Equipping pupils for an uncertain post-Covid careers market

Equipping pupils for an uncertain post-Covid careers market

While coronavirus restrictions have forced the cancellation of the School’s normal Year 11 Careers Convention, QE has ensured boys do not miss out in this challenging time by giving them opportunities to join a series of internal and external special events.

The centrepiece of the careers programme was a day-long virtual convention for Year 11 in their form groups, with six video sessions featuring speakers on topics ranging from entrepreneurship to cyber-technology.

Assistant Head (Pupil Progress) Sarah Westcott said: “We tried to replicate the experience students usually get at the Careers Convention, where they meet representatives of different professions one to one, albeit this year it had to be done virtually. The aim was for them to hear not only about the sectors these professionals work in, but also about the challenges faced by young people entering the work place and the need to be flexible in terms of outlook and skills.

“It is important that QE students take the opportunity to develop their personal attributes as well as their academic ones in order to be as attractive to employers as possible. The Covid crisis has highlighted the fragile nature of some employment sectors, and it is important we equip our students with all the skills they will need in the future,” added Dr Westcott.

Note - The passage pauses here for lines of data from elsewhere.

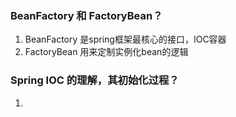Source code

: ### BeanFactory 和 FactoryBean？
1. BeanFactory 是spring框架最核心的接口，IOC容器
2. FactoryBean 用来定制实例化bean的逻辑
### Spring IOC 的理解，其初始化过程？
1. 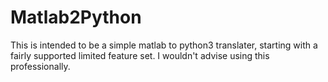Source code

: # Matlab2Python

This is intended to be a simple matlab to python3 translater, starting with a fairly supported limited feature set. I wouldn't advise using this professionally.
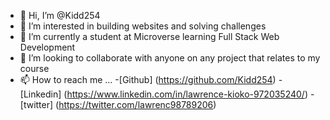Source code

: - 👋 Hi, I’m @Kidd254
- 👀 I’m interested in building websites and solving challenges
- 🌱 I’m currently a student at Microverse learning Full Stack Web Development
- 💞️ I’m looking to collaborate with anyone on any project that relates to my course
- 📫 How to reach me ...
-[Github] (https://github.com/Kidd254)
-[Linkedin] (https://www.linkedin.com/in/lawrence-kioko-972035240/)
-[twitter] (https://twitter.com/lawrenc98789206)

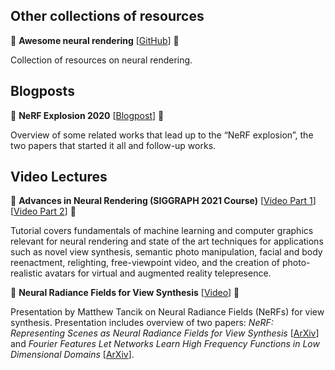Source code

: ## Other collections of resources

:small_blue_diamond: **Awesome neural rendering** [[GitHub](https://github.com/weihaox/awesome-neural-rendering)] :small_blue_diamond:

Collection of resources on neural rendering.

## Blogposts

:small_blue_diamond: **NeRF Explosion 2020** [[Blogpost](https://dellaert.github.io/NeRF/)] :small_blue_diamond:

Overview of some related works that lead up to the “NeRF explosion”,
the two papers that started it all and follow-up works.

## Video Lectures

:small_blue_diamond: **Advances in Neural Rendering (SIGGRAPH 2021 Course)** [[Video Part 1](https://www.youtube.com/watch?v=otly9jcZ0Jg)] [[Video Part 2](https://www.youtube.com/watch?v=aboFl5ozImM)] :small_blue_diamond:

Tutorial covers fundamentals of machine learning and computer graphics relevant for neural rendering and state of the art techniques for applications such as novel view synthesis, semantic photo manipulation, facial and body reenactment, relighting, free-viewpoint video, and the creation of photo-realistic avatars for virtual and augmented reality telepresence.

:small_blue_diamond: **Neural Radiance Fields for View Synthesis** [[Video](https://www.youtube.com/watch?v=dPWLybp4LL0&t=854s)] :small_blue_diamond:

Presentation by Matthew Tancik on Neural Radiance Fields (NeRFs) for view synthesis.
Presentation includes overview of two papers: _NeRF: Representing Scenes as Neural Radiance Fields for View Synthesis_ [[ArXiv](https://arxiv.org/abs/2003.08934)] and
_Fourier Features Let Networks Learn High Frequency Functions in Low Dimensional Domains_ [[ArXiv](https://arxiv.org/abs/2006.10739)].

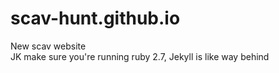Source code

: # scav-hunt.github.io
New scav website  
JK make sure you're running ruby 2.7, Jekyll is like way behind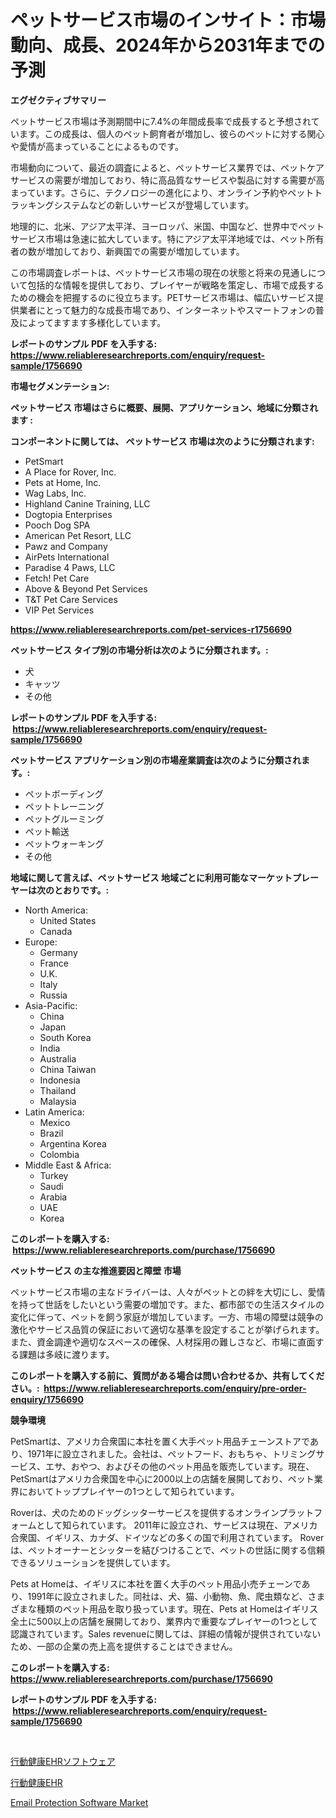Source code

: <p><h1>ペットサービス市場のインサイト：市場動向、成長、2024年から2031年までの予測</h1></p><p><strong>エグゼクティブサマリー</strong></p>
<p><p>ペットサービス市場は予測期間中に7.4%の年間成長率で成長すると予想されています。この成長は、個人のペット飼育者が増加し、彼らのペットに対する関心や愛情が高まっていることによるものです。</p><p>市場動向について、最近の調査によると、ペットサービス業界では、ペットケアサービスの需要が増加しており、特に高品質なサービスや製品に対する需要が高まっています。さらに、テクノロジーの進化により、オンライン予約やペットトラッキングシステムなどの新しいサービスが登場しています。</p><p>地理的に、北米、アジア太平洋、ヨーロッパ、米国、中国など、世界中でペットサービス市場は急速に拡大しています。特にアジア太平洋地域では、ペット所有者の数が増加しており、新興国での需要が増加しています。</p><p>この市場調査レポートは、ペットサービス市場の現在の状態と将来の見通しについて包括的な情報を提供しており、プレイヤーが戦略を策定し、市場で成長するための機会を把握するのに役立ちます。PETサービス市場は、幅広いサービス提供業者にとって魅力的な成長市場であり、インターネットやスマートフォンの普及によってますます多様化しています。</p></p>
<p><strong>レポートのサンプル PDF を入手する: <a href="https://www.reliableresearchreports.com/enquiry/request-sample/1756690">https://www.reliableresearchreports.com/enquiry/request-sample/1756690</a></strong></p>
<p><strong>市場セグメンテーション:</strong></p>
<p><strong> ペットサービス 市場はさらに概要、展開、アプリケーション、地域に分類されます :</strong></p>
<p><strong>コンポーネントに関しては、 ペットサービス 市場は次のように分類されます: &nbsp;</strong></p>
<p><ul><li>PetSmart</li><li>A Place for Rover, Inc.</li><li>Pets at Home, Inc.</li><li>Wag Labs, Inc.</li><li>Highland Canine Training, LLC</li><li>Dogtopia Enterprises</li><li>Pooch Dog SPA</li><li>American Pet Resort, LLC</li><li>Pawz and Company</li><li>AirPets International</li><li>Paradise 4 Paws, LLC</li><li>Fetch! Pet Care</li><li>Above & Beyond Pet Services</li><li>T&T Pet Care Services</li><li>VIP Pet Services</li></ul></p>
<p><strong><a href="https://www.reliableresearchreports.com/pet-services-r1756690">https://www.reliableresearchreports.com/pet-services-r1756690</a></strong></p>
<p><strong> ペットサービス タイプ別の市場分析は次のように分類されます。:</strong></p>
<p><ul><li>犬</li><li>キャッツ</li><li>その他</li></ul></p>
<p><strong>レポートのサンプル PDF を入手する: &nbsp;<a href="https://www.reliableresearchreports.com/enquiry/request-sample/1756690">https://www.reliableresearchreports.com/enquiry/request-sample/1756690</a></strong></p>
<p><strong> ペットサービス アプリケーション別の市場産業調査は次のように分類されます。:</strong></p>
<p><ul><li>ペットボーディング</li><li>ペットトレーニング</li><li>ペットグルーミング</li><li>ペット輸送</li><li>ペットウォーキング</li><li>その他</li></ul></p>
<p><strong>地域に関して言えば、ペットサービス 地域ごとに利用可能なマーケットプレーヤーは次のとおりです。:</strong></p>
<p><ul>
    <li>
        North America:
        <ul>
            <li>United States</li>
            <li>Canada</li>
        </ul>
    </li>
    <li>
        Europe:
        <ul>
            <li>Germany</li>
            <li>France</li>
            <li>U.K.</li>
            <li>Italy</li>
            <li>Russia</li>
        </ul>
    </li>
    <li>
        Asia-Pacific:
        <ul>
            <li>China</li>
            <li>Japan</li>
            <li>South Korea</li>
            <li>India</li>
            <li>Australia</li>
            <li>China Taiwan</li>
            <li>Indonesia</li>
            <li>Thailand</li>
            <li>Malaysia</li>
        </ul>
    </li>
    <li>
        Latin America:
        <ul>
            <li>Mexico</li>
            <li>Brazil</li>
            <li>Argentina Korea</li>
            <li>Colombia</li>
        </ul>
    </li>
    <li>
        Middle East & Africa:
        <ul>
            <li>Turkey</li>
            <li>Saudi</li>
            <li>Arabia</li>
            <li>UAE</li>
            <li>Korea</li>
        </ul>
    </li>
    </ul></p>
<p><strong>このレポートを購入する: &nbsp;<a href="https://www.reliableresearchreports.com/purchase/1756690">https://www.reliableresearchreports.com/purchase/1756690</a></strong></p>
<p><strong>ペットサービス の主な推進要因と障壁 市場</strong></p>
<p><p>ペットサービス市場の主なドライバーは、人々がペットとの絆を大切にし、愛情を持って世話をしたいという需要の増加です。また、都市部での生活スタイルの変化に伴って、ペットを飼う家庭が増加しています。一方、市場の障壁は競争の激化やサービス品質の保証において適切な基準を設定することが挙げられます。また、資金調達や適切なスペースの確保、人材採用の難しさなど、市場に直面する課題は多岐に渡ります。</p></p>
<p><strong>このレポートを購入する前に、質問がある場合は問い合わせるか、共有してください。:&nbsp; <a href="https://www.reliableresearchreports.com/enquiry/pre-order-enquiry/1756690">https://www.reliableresearchreports.com/enquiry/pre-order-enquiry/1756690</a></strong></p>
<p><strong>競争環境</strong></p>
<p><p>PetSmartは、アメリカ合衆国に本社を置く大手ペット用品チェーンストアであり、1971年に設立されました。会社は、ペットフード、おもちゃ、トリミングサービス、エサ、おやつ、およびその他のペット用品を販売しています。現在、PetSmartはアメリカ合衆国を中心に2000以上の店舗を展開しており、ペット業界においてトッププレイヤーの1つとして知られています。</p><p>Roverは、犬のためのドッグシッターサービスを提供するオンラインプラットフォームとして知られています。 2011年に設立され、サービスは現在、アメリカ合衆国、イギリス、カナダ、ドイツなどの多くの国で利用されています。 Roverは、ペットオーナーとシッターを結びつけることで、ペットの世話に関する信頼できるソリューションを提供しています。</p><p>Pets at Homeは、イギリスに本社を置く大手のペット用品小売チェーンであり、1991年に設立されました。同社は、犬、猫、小動物、魚、爬虫類など、さまざまな種類のペット用品を取り扱っています。現在、Pets at Homeはイギリス全土に500以上の店舗を展開しており、業界内で重要なプレイヤーの1つとして認識されています。Sales revenueに関しては、詳細の情報が提供されていないため、一部の企業の売上高を提供することはできません。</p></p>
<p><strong>このレポートを購入する: &nbsp; <a href="https://www.reliableresearchreports.com/purchase/1756690">https://www.reliableresearchreports.com/purchase/1756690</a></strong></p>
<p><strong>レポートのサンプル PDF を入手する: &nbsp;<a href="https://www.reliableresearchreports.com/enquiry/request-sample/1756690">https://www.reliableresearchreports.com/enquiry/request-sample/1756690</a></strong><strong></strong></p>
<p>&nbsp;</p>
<p><p><a href="https://github.com/RodHoppe07/Market-Research-Report-List-1/blob/main/158556825073.md">行動健康EHRソフトウェア</a></p><p><a href="https://github.com/laurenreichert/Market-Research-Report-List-1/blob/main/379729525072.md">行動健康EHR</a></p><p><a href="https://github.com/mbisetmhermsr/Market-Research-Report-List-2/blob/main/email-protection-software-market.md">Email Protection Software Market</a></p></p>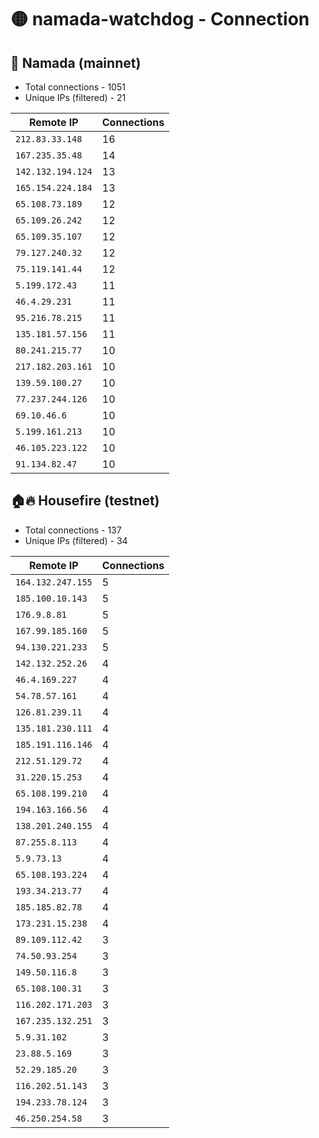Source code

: # 🟡 namada-watchdog - Connection

## 🚀 Namada (mainnet)
- Total connections - 1051
- Unique IPs (filtered) - 21

| Remote IP | Connections |
|-----------|-------------|
| `212.83.33.148` | 16 |
| `167.235.35.48` | 14 |
| `142.132.194.124` | 13 |
| `165.154.224.184` | 13 |
| `65.108.73.189` | 12 |
| `65.109.26.242` | 12 |
| `65.109.35.107` | 12 |
| `79.127.240.32` | 12 |
| `75.119.141.44` | 12 |
| `5.199.172.43` | 11 |
| `46.4.29.231` | 11 |
| `95.216.78.215` | 11 |
| `135.181.57.156` | 11 |
| `80.241.215.77` | 10 |
| `217.182.203.161` | 10 |
| `139.59.100.27` | 10 |
| `77.237.244.126` | 10 |
| `69.10.46.6` | 10 |
| `5.199.161.213` | 10 |
| `46.105.223.122` | 10 |
| `91.134.82.47` | 10 |

## 🏠🔥 Housefire (testnet)

- Total connections - 137
- Unique IPs (filtered) - 34

| Remote IP | Connections |
|-----------|-------------|
| `164.132.247.155` | 5 |
| `185.100.10.143` | 5 |
| `176.9.8.81` | 5 |
| `167.99.185.160` | 5 |
| `94.130.221.233` | 5 |
| `142.132.252.26` | 4 |
| `46.4.169.227` | 4 |
| `54.78.57.161` | 4 |
| `126.81.239.11` | 4 |
| `135.181.230.111` | 4 |
| `185.191.116.146` | 4 |
| `212.51.129.72` | 4 |
| `31.220.15.253` | 4 |
| `65.108.199.210` | 4 |
| `194.163.166.56` | 4 |
| `138.201.240.155` | 4 |
| `87.255.8.113` | 4 |
| `5.9.73.13` | 4 |
| `65.108.193.224` | 4 |
| `193.34.213.77` | 4 |
| `185.185.82.78` | 4 |
| `173.231.15.238` | 4 |
| `89.109.112.42` | 3 |
| `74.50.93.254` | 3 |
| `149.50.116.8` | 3 |
| `65.108.100.31` | 3 |
| `116.202.171.203` | 3 |
| `167.235.132.251` | 3 |
| `5.9.31.102` | 3 |
| `23.88.5.169` | 3 |
| `52.29.185.20` | 3 |
| `116.202.51.143` | 3 |
| `194.233.78.124` | 3 |
| `46.250.254.58` | 3 |


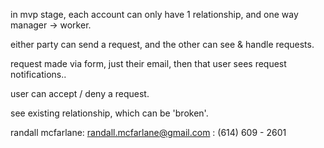 in mvp stage, each account can only have 1 relationship, and one way manager -> worker.

either party can send a request, and the other can see & handle requests.

request made via form, just their email, then that user sees request notifications..

user can accept / deny a request. 

see existing relationship, which can be 'broken'.

randall mcfarlane: randall.mcfarlane@gmail.com : (614) 609 - 2601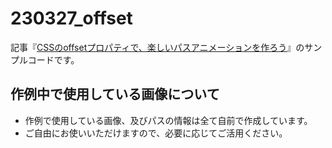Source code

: # 230327_offset

記事『[CSSのoffsetプロパティで、楽しいパスアニメーションを作ろう](https://ics.media/entry/230327/)』のサンプルコードです。

## 作例中で使用している画像について
- 作例で使用している画像、及びパスの情報は全て自前で作成しています。
- ご自由にお使いいただけますので、必要に応じてご活用ください。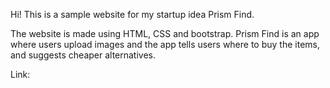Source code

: Hi! This is a sample website for my startup idea Prism Find. 

The website is made using HTML, CSS and bootstrap. Prism Find is an app where users upload images and the app tells users where to buy the items, and suggests cheaper alternatives. 

Link:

Organisations represented during the day included Google, KPMG, Cass Business School and Rakuten, the electronic commerce and online retailing company. The speaker for the final session, on engineering, was Old Elizabethan Karan Dewnani (2006–2013), who has enjoyed a successful career as a civil engineer after graduating with a Master’s degree in Civil and Structural Engineering from Sheffield in 2017. Karan, who is pictured, top, on the big screen, recently took up a post with global professional services consultancy, WSP.

Reflecting on all the sessions afterwards, Dr Westcott said: “The overwhelming take-home message from all of our speakers has been: ‘Do what you love, and a fulfilling career will follow!’”

The virtual convention was preceded by another careers event for Year 11 – a virtual assembly given by ASK (the Apprenticeship Support and Knowledge for Schools and Colleges programme), a Government-supported body whose focus is promoting alternative routes to degrees through work.

These programmes mean a student gets a degree paid for by an employer, on-the-job experience and a boost to their career from the moment they finish their A-levels.

“The aim of the virtual assembly was to demystify what an ‘apprenticeship’ is and explain to the boys how they can access on-the-job degree programmes with a diverse range of companies and organisations, such as PWC, EY, the NHS, Ministry of Defence, BBC, BAE, Army, Cisco and KPMG,” said Dr Westcott.

There was also a special careers initiative offered to a limited number of sixth-formers, which began with a Careers Accelerator virtual assembly fed into all the Year 12 classrooms using Zoom. Career Accelerator was established in 2017 by social entrepreneur Mayur Gupta, who says: “My goal is to help shape a world where hard-working young people from diverse backgrounds are empowered to realise their full potential and become the future leaders of society.”

Dr Westcott said: “This is a mentoring initiative for Year 12 students with companies from across the digital sector – a brilliant opportunity to expose them to professions they may not have considered within the digital sector and get work experience in companies such as Google, Vodafone, Just Eat, Cisco and LinkedIn, alongside exciting tech start-ups. They will also benefit from advice on CVs, interviews and networking. The programme aims to level the playing field, opening up such careers to young people from all walks of life.”

Following the assembly, boys completed competitive applications to secure one of around 20 places available to QE on the programme in the Spring Term.

Those who successfully secure places will take part in at least three one-hour virtual mentoring sessions to help them prepare for their future careers.